Why am I even arguing this? It's not my point. I'm saying I need a link between variety and consensus.

"More" doesn't necessarily mean more variety, but the amount of games now versus the amount of games in the late 90's is staggering. The way you're phrasing your post suggests people's opinions and expectations on games don't change en masse, even if there is a ton of growth overtime. That the perception and consensus of videogames hasn't changed since the late 90's. To me that has to be argued for a lot harder.
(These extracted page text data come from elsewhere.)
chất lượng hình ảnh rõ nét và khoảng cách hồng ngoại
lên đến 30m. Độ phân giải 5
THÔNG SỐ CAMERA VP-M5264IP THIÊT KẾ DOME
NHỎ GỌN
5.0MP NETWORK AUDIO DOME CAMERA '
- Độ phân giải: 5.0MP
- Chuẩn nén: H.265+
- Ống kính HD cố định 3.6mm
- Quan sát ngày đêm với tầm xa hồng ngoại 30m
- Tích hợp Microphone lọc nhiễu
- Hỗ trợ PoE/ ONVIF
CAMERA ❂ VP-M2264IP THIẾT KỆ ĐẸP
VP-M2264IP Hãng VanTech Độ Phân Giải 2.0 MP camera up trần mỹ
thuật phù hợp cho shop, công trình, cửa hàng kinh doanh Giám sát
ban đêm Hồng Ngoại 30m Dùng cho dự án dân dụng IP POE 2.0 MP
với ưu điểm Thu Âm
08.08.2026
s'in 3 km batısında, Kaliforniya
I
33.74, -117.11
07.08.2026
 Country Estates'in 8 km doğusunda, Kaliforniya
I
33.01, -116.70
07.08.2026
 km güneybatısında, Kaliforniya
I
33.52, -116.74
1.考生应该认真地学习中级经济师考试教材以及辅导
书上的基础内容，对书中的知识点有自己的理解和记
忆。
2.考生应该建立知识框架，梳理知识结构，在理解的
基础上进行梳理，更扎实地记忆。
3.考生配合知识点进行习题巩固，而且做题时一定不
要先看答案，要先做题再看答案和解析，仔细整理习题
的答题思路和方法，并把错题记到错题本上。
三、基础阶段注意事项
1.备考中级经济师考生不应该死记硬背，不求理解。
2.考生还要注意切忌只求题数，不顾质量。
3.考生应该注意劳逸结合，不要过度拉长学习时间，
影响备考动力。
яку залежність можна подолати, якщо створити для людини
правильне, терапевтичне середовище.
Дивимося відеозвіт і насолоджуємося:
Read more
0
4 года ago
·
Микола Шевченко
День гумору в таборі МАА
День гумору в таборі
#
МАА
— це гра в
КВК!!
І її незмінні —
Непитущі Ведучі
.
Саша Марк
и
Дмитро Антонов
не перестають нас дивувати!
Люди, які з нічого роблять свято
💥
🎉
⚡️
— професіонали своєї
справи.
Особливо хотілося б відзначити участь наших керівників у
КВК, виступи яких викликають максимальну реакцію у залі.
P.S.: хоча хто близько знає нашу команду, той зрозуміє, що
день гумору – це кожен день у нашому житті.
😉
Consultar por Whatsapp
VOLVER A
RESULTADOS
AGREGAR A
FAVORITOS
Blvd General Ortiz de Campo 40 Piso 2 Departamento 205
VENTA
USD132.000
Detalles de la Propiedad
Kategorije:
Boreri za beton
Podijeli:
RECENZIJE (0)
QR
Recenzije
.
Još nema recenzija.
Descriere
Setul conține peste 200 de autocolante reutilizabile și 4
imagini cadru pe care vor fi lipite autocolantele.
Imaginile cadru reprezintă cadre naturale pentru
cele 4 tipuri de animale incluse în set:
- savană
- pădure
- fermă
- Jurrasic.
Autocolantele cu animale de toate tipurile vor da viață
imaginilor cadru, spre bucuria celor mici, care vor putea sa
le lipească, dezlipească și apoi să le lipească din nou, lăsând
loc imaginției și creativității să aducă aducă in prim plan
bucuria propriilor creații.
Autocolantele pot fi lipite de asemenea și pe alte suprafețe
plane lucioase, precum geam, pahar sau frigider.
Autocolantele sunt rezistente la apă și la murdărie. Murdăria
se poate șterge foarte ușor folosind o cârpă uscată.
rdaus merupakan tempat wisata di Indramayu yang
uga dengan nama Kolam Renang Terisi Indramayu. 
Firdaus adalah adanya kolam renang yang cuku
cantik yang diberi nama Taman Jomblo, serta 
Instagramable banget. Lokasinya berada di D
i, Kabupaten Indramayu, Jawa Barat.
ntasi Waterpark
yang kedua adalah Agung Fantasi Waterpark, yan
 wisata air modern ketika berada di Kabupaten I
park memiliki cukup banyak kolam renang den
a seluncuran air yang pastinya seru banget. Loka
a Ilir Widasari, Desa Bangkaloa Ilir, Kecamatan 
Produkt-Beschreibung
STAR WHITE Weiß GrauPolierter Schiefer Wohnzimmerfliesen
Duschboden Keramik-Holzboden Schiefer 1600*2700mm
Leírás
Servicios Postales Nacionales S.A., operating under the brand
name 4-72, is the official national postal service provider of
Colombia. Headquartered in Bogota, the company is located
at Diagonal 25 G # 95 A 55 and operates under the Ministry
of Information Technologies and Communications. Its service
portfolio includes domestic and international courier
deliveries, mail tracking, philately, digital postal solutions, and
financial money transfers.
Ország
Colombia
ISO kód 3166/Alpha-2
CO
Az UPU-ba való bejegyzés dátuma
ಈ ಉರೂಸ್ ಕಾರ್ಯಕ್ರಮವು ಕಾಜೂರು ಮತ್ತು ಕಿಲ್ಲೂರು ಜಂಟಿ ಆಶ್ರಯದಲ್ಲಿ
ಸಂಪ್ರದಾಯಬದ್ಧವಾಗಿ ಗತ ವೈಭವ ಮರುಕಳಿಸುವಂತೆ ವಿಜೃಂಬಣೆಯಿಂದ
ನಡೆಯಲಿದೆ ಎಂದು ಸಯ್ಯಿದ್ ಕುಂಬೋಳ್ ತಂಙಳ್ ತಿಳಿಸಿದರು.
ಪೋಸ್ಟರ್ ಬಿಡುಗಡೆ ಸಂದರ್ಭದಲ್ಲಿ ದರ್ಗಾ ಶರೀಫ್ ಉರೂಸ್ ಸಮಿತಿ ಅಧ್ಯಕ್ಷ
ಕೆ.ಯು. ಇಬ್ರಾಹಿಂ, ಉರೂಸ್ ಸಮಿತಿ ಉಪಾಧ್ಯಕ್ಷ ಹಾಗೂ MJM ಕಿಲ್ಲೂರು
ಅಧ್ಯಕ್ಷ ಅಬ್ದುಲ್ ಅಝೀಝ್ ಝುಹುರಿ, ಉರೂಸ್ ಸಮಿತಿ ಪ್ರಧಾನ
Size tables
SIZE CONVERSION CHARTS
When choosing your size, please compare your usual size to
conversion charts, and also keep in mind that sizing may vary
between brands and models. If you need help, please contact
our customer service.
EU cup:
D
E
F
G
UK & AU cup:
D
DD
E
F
I'm not suggesting tastes don't change or that people don't change or that people don't change their minds. I'm suggesting that people behave now as they did then and that there is no actual evidence that there's some big disunity of opinion today that there wasn't before.
 

Joeku

Member
Slight tangential: I'm reminded of this whole thing http://www.neogaf.com/forum/showthread.php?t=698719 wherein some posters think that Tevis Thompson is factually wrong, and that there should be some absolutism in how good a video game is.

I'm glad that games come out aren't for everybody because the more tuned for me a game is the more I will enjoy it. I'll talk about Spec Ops: The Line, Far Cry 2, and Splinter Cell Blacklist to the death, but some people can loathe them because of their tastes, and that's fantastic.
 
To be a bit critical here, I fail to see the connection to Destiny? Is he suggesting that Destiny got that much criticism because for older gamers it isn't different enough?
 

Ropaire

Banned
I went into this video hoping for something insightful and enlightening and honestly I'm disappointed. I think the real irony is that Danny (as whom I'm the same age) should remember that ten years ago some people were already saying we'd hit a point of diminishing returns on technological level with games. Shouldn't that mean that we've had a decade of common ground, or were people just wrong back then? In which case, who's to say we're not wrong now, with the forthcoming advent of VR and independent games becoming more advanced and so on?

Mostly what bothers me about the video is the way it sort of wants to peripherally address GamerGate in an attempt to be another all-message and just throws in a few hot topic words: "Gone Home," "overly socially conscious," "misogynist fanboys," etc. It's irresponsible to ham-handedly insert that element into a video whose thesis has nothing to do with it otherwise, because now you're just making the same point that, say, Boogie (rightfully) got so much heat for: "Sexists and SJWs, we're all OK, let's just meet in the middle and it'll be fine."